This patch is to finalize the work on PR49313, i.e. better libgcc
implementation of some functions like bswap, counting zeros,
parity and popcount.
These functions are already implemented in libgcc.
This patch now provides a better integration of these functions:
the calls are no more emit as ordinary black box calls by optabs,
instead there are insns to describe the exact register usage of
the functions which are represented as implicit library calls.
This is advantageous because some call-clobbered registers are not
touched and there are more leaf-functions.
Some libgcc functions have minor changes to reduce register
footprint.
Besides that, copysignsf3 is implemented which is easy on avr.
Ok to commit?

**Problem:** Carry the libgcc patch note above forward from where it stops.

**Information shown:**
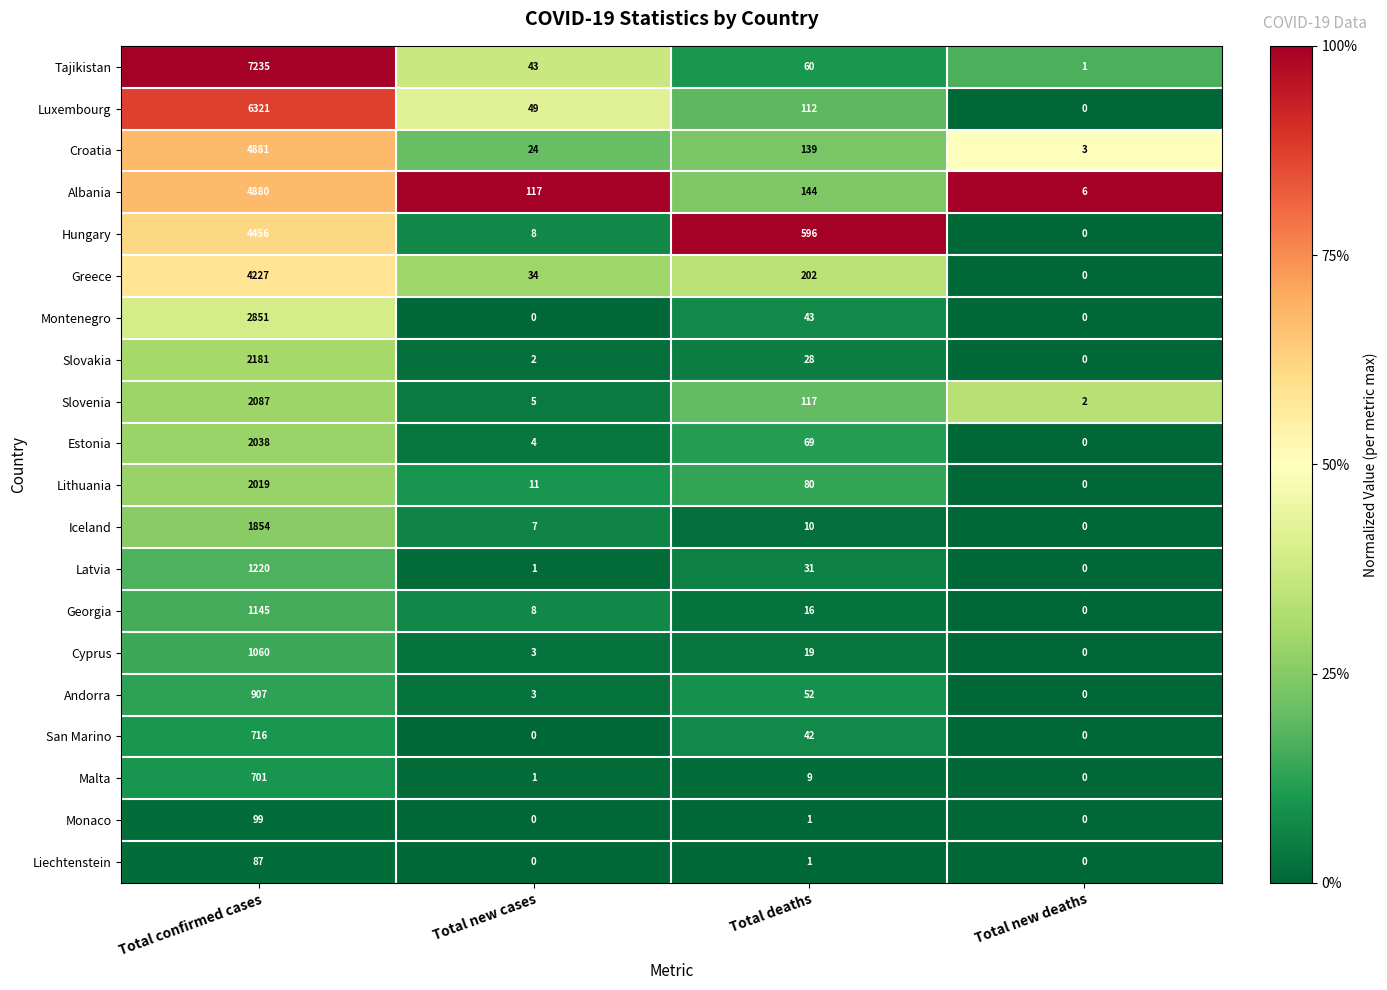

The Lithuania series shows 116 at Total deaths. True or false?

False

**Exercise output:**
Johann
PR target/49313
* config/avr/libgcc.S (__ffshi2): Don't skip 2-word instruction.
(__ctzsi2): Result for 0 may be undefined.
(__ctzhi2): Result for 0 may be undefined.
(__popcounthi2): Don't clobber r30. Use __popcounthi2_tail.
(__popcountsi2): Ditto. And don't clobber r26.
(__popcountdi2): Ditto. And don't clobber r27.
* config/avr/avr.md (UNSPEC_COPYSIGN): New c_enum.
(parityhi2): New expand.
(paritysi2): New expand.
(popcounthi2): New expand.
(popcountsi2): New expand.
(clzhi2): New expand.
(clzsi2): New expand.
(ctzhi2): New expand.
(ctzsi2): New expand.
(ffshi2): New expand.
(ffssi2): New expand.
(copysignsf2): New insn.
(bswapsi2): New expand.
(*parityhi2.libgcc): New insn.
(*parityqihi2.libgcc): New insn.
(*paritysihi2.libgcc): New insn.
(*popcounthi2.libgcc): New insn.
(*popcountsi2.libgcc): New insn.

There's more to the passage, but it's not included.